“One group created a podcast from a discussion about one of the books they read in class.”
At Mary Moss @ J. Albert Adams Academy in Annapolis, a room designated Maker Space might be mistaken for a garage sale with its odd combination of tools and equipment. This alternative, project-based learning schoolroom has an array of drills, saws, computers, sewing machines and more recently, a mini music studio. The Academy was created through a merger of two schools and now serves students who have been removed from their original school for behavioral reasons.
Students in grades six through 10 use the space for all types of projects, from making their own musical instruments to recording original songs in the studio.

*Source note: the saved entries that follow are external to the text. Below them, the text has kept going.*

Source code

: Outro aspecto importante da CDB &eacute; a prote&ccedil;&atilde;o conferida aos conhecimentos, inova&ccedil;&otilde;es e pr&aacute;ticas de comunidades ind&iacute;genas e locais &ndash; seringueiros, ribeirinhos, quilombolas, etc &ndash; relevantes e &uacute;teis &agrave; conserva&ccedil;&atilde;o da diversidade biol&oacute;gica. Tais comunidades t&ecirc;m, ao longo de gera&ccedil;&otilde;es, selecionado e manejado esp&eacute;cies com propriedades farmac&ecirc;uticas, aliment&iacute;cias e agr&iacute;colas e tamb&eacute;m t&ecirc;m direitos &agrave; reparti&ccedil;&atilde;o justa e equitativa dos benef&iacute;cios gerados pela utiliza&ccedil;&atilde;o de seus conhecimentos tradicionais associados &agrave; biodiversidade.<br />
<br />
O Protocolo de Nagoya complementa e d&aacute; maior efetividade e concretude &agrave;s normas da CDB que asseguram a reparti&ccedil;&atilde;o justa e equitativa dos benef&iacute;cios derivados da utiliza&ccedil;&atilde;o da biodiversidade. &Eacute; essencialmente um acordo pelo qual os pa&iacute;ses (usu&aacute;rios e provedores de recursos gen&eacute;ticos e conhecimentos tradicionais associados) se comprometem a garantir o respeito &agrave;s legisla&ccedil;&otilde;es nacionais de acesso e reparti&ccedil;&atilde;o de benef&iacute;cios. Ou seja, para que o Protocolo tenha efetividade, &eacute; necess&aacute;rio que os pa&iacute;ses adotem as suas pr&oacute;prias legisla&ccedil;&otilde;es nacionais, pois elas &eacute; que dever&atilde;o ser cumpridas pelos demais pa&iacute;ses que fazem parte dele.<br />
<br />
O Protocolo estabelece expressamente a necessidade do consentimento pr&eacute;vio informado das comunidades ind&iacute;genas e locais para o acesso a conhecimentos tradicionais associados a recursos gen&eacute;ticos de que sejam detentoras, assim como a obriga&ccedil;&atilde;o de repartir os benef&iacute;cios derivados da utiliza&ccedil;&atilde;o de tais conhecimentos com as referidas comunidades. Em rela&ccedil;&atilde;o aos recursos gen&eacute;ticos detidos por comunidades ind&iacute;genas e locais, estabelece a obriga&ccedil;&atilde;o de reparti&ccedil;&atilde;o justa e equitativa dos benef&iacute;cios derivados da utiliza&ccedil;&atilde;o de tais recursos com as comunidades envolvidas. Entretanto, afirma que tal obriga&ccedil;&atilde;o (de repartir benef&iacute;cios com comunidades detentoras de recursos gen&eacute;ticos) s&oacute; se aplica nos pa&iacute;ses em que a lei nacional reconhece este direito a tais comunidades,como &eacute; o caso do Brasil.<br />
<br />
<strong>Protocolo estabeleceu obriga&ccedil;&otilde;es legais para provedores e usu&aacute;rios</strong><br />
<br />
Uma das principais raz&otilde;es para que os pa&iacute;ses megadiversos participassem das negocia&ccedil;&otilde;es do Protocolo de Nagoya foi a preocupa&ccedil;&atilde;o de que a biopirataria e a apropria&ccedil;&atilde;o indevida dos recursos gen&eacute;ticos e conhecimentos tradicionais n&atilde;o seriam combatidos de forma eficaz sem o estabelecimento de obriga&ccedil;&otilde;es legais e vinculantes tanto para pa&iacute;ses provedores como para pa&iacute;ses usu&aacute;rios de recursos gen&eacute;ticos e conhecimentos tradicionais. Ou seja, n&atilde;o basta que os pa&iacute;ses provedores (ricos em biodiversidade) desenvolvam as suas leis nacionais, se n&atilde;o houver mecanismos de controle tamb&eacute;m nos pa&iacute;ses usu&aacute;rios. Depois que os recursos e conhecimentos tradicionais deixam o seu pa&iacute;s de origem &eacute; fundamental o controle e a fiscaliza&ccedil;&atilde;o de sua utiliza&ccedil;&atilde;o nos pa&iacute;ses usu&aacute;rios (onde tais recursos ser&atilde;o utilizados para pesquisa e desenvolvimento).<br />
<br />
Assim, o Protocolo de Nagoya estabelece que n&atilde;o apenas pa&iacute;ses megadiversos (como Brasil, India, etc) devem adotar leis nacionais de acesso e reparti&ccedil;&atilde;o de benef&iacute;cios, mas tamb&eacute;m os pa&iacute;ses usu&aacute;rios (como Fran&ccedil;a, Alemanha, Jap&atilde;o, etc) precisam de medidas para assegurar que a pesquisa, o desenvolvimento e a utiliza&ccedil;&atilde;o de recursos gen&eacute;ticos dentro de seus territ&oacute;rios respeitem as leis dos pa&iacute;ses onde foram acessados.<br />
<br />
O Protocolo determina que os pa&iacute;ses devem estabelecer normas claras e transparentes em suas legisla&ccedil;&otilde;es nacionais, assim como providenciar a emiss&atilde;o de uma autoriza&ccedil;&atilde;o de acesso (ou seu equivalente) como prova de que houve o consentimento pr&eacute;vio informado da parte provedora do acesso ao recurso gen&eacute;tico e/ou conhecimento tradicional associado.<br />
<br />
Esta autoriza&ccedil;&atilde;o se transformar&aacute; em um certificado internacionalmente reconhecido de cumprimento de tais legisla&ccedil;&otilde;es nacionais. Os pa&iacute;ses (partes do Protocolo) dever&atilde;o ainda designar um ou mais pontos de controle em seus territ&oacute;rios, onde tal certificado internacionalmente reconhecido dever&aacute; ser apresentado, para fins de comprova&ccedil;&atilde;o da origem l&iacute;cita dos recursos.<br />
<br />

Curious students are invested in the “space within a space” they built from PVC pipes and moving blankets. Some are drawn to the performance side of it, others to the technical production aspect.
Performers have recorded the National Anthem, which was broadcast over the morning announcement system, and a holiday song playlist that others could download to boost their spirits. Another group recorded beats with their own lyrics to put online. More cerebral performers have chosen podcasting as their preferred format.
“One group created a podcast from a discussion about one of the books they read in class,” said Marcus Zumwalt, the school’s media specialist, who has taught for 12 years and was among the original staff when the school was created five years ago.”
“Some work hard to earn the privilege to spend all their free time in the studio,” explained Kate Snyder, a project based learning coach at the school. She is a 20-year teaching veteran who also is an original staff member.
The performers are supported by others manipulating Mixcraft, the software that enhances production values. A former student support services staff member, whose hobby was music mixing at home, provided guidance on the mixing board and helped students make their creative ideas reality. The school also had a visit from a former student, currently a professional music producer in Hollywood, who shared the realities of his career and assisted a group of budding technicians.
About 150 students have tested their talents in the mini studio since it was made possible by a BGE Bright Ideas Teacher Grant. The grants of up to $500 support in-classroom projects that support science, innovation, energy efficiency, or the environment. In total, BGE has donated more than $72,000 to teachers in its service area.